GOAL OF THE EXERCISE.
With every line kept intact, print the entries that appear below.

DATASET EXTRACT.
◆ ◆ ◆ ◆

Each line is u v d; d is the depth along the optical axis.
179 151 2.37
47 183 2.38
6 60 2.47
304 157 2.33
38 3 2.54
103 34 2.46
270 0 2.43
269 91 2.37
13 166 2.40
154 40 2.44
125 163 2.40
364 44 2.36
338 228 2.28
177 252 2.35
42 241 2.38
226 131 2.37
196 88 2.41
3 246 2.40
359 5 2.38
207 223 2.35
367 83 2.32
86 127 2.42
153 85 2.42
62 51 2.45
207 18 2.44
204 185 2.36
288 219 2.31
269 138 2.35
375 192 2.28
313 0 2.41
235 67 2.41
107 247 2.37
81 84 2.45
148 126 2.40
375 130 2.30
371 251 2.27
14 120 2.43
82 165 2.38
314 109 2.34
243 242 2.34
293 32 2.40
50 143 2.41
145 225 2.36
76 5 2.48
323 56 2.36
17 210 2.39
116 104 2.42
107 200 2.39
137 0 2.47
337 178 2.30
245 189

◆ ◆ ◆ ◆

SOLUTION.
Each line is u v d; d is the depth along the optical axis.
179 151 2.37
47 183 2.38
6 60 2.47
304 157 2.33
38 3 2.54
103 34 2.46
270 0 2.43
269 91 2.37
13 166 2.40
154 40 2.44
125 163 2.40
364 44 2.36
338 228 2.28
177 252 2.35
42 241 2.38
226 131 2.37
196 88 2.41
3 246 2.40
359 5 2.38
207 223 2.35
367 83 2.32
86 127 2.42
153 85 2.42
62 51 2.45
207 18 2.44
204 185 2.36
288 219 2.31
269 138 2.35
375 192 2.28
313 0 2.41
235 67 2.41
107 247 2.37
81 84 2.45
148 126 2.40
375 130 2.30
371 251 2.27
14 120 2.43
82 165 2.38
314 109 2.34
243 242 2.34
293 32 2.40
50 143 2.41
145 225 2.36
76 5 2.48
323 56 2.36
17 210 2.39
116 104 2.42
107 200 2.39
137 0 2.47
337 178 2.30
245 189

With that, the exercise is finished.